Malaria has no cure. At least not yet. But if the Gates Foundation has anything to do with it, one day, there will be.
For years the foundation, based in Seattle, has donated more than a billion dollars toward seeing malaria’s end. And last week, during the foundation’s Oct. 17-20 Malaria Forum, Bill and Melinda asked 300 scientists and policymakers to embrace what was declared to be an “audacious” goal: a day when no one in the world has malaria.
“We will not stop working until malaria is eradicated,” Bill Gates said.
Both short range and long-term actions are viewed as important. Considered one of the simplest strategies is the introduction, into many impoverished households, of mosquito nets. Domes of cheesecloth-like material that hang over sleeping areas, they can stop mosquitoes from reaching their human target.
Seen as a far-off goal, but considered no less important, is the creation of a malaria vaccine, even one that is partially effective.
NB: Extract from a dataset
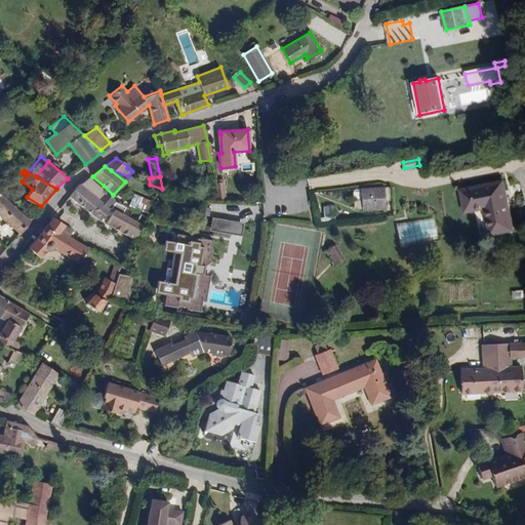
[(115,200),(89,178),(80,186),(120,215),(125,207),(114,201),(115,200)]
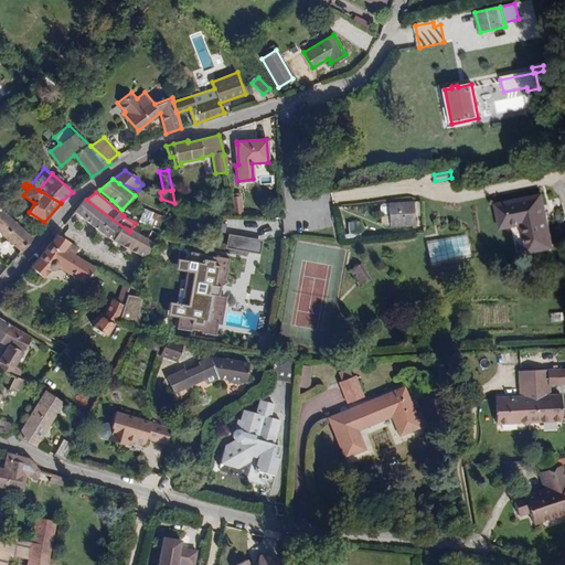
[(553,247),(541,194),(496,204),(500,230),(522,225),(528,253),(553,247)]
Involved in the pursuit for that vaccine’s creation is the locally based nonprofit, PATH. Through its Malaria Vaccine Initiative, PATH has received $287 million from the Gates Foundation.
But eradicating malaria is dependent not only on money from this part of the world, but also those places hardest hit.
Meg Deronghe, director of advocacy and communication for PATH’s Malaria Control and Evaluation partnership in Africa, asserts that malaria is both preventable and curable. “But the biggest issues are access and affordability,” Deronghe says.
In the case of mosquito netting, she says that in the countries where the governments can afford to, there are programs where pregnant women and mothers with children are given free nets. But in places where such governmental practices aren’t financially viable, she says “[a net] can cost the equivalent of anywhere from 50 cents to five dollars.”
In Zambia, with its annual per capital income of $360, that puts such prevention out of the reach of most.
“As with many things,” Deronghe says, “malaria is intertwined with poverty in the strongest sense.”